» **WHAT YOU HAVE TO DO**
Only the pictures are dropped. Restate each line below word for word.

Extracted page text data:
# # # # # # #
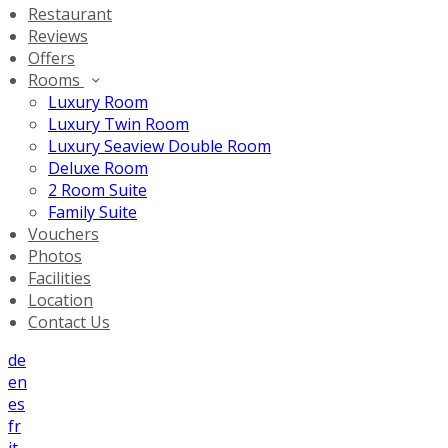
Restaurant
Reviews
Offers
Rooms
Luxury Room
Luxury Twin Room
Luxury Seaview Double Room
Deluxe Room
2 Room Suite
Family Suite
Vouchers
Photos
Facilities
Location
Contact Us
de
en
es
fr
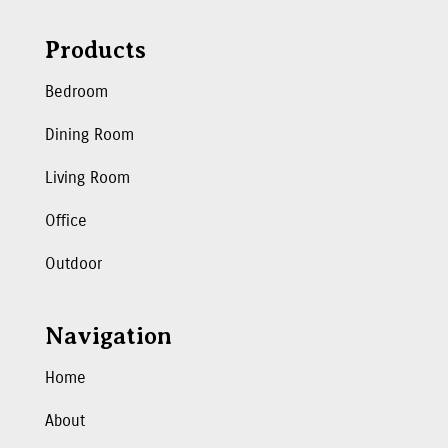
Products
Bedroom
Dining Room
Living Room
Office
Outdoor
Navigation
Home
About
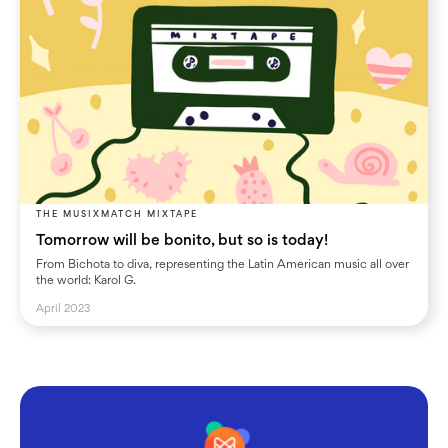
THE MUSIXMATCH MIXTAPE
Tomorrow will be bonito, but so is today!
From Bichota to diva, representing the Latin American music all over
the world: Karol G.
April 2023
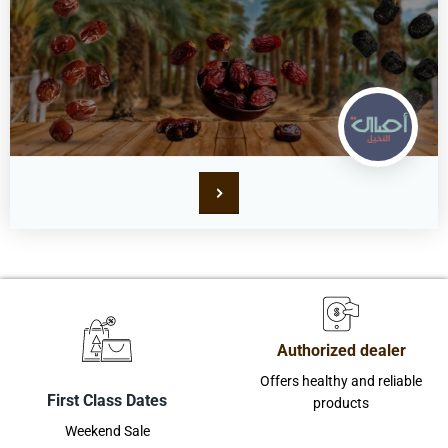
Authorized dealer
Offers healthy and reliable
First Class Dates
products
Weekend Sale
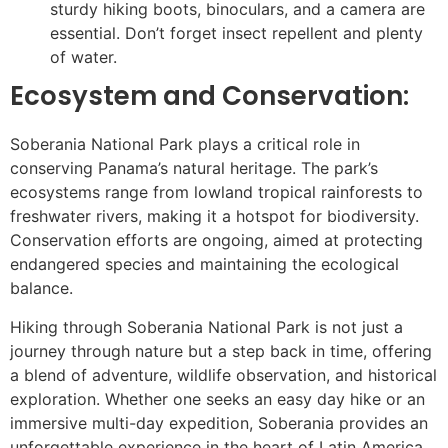
sturdy hiking boots, binoculars, and a camera are
essential. Don’t forget insect repellent and plenty
of water.
Ecosystem and Conservation:
Soberania National Park plays a critical role in
conserving Panama’s natural heritage. The park’s
ecosystems range from lowland tropical rainforests to
freshwater rivers, making it a hotspot for biodiversity.
Conservation efforts are ongoing, aimed at protecting
endangered species and maintaining the ecological
balance.
Hiking through Soberania National Park is not just a
journey through nature but a step back in time, offering
a blend of adventure, wildlife observation, and historical
exploration. Whether one seeks an easy day hike or an
immersive multi-day expedition, Soberania provides an
unforgettable experience in the heart of Latin America.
# # # # # # #
» **EXPECTED ANSWER**
Restaurant
Reviews
Offers
Rooms
Luxury Room
Luxury Twin Room
Luxury Seaview Double Room
Deluxe Room
2 Room Suite
Family Suite
Vouchers
Photos
Facilities
Location
Contact Us
de
en
es
fr
Products
Bedroom
Dining Room
Living Room
Office
Outdoor
Navigation
Home
About
THE MUSIXMATCH MIXTAPE
Tomorrow will be bonito, but so is today!
From Bichota to diva, representing the Latin American music all over
the world: Karol G.
April 2023
Authorized dealer
Offers healthy and reliable
First Class Dates
products
Weekend Sale
sturdy hiking boots, binoculars, and a camera are
essential. Don’t forget insect repellent and plenty
of water.
Ecosystem and Conservation:
Soberania National Park plays a critical role in
conserving Panama’s natural heritage. The park’s
ecosystems range from lowland tropical rainforests to
freshwater rivers, making it a hotspot for biodiversity.
Conservation efforts are ongoing, aimed at protecting
endangered species and maintaining the ecological
balance.
Hiking through Soberania National Park is not just a
journey through nature but a step back in time, offering
a blend of adventure, wildlife observation, and historical
exploration. Whether one seeks an easy day hike or an
immersive multi-day expedition, Soberania provides an
unforgettable experience in the heart of Latin America.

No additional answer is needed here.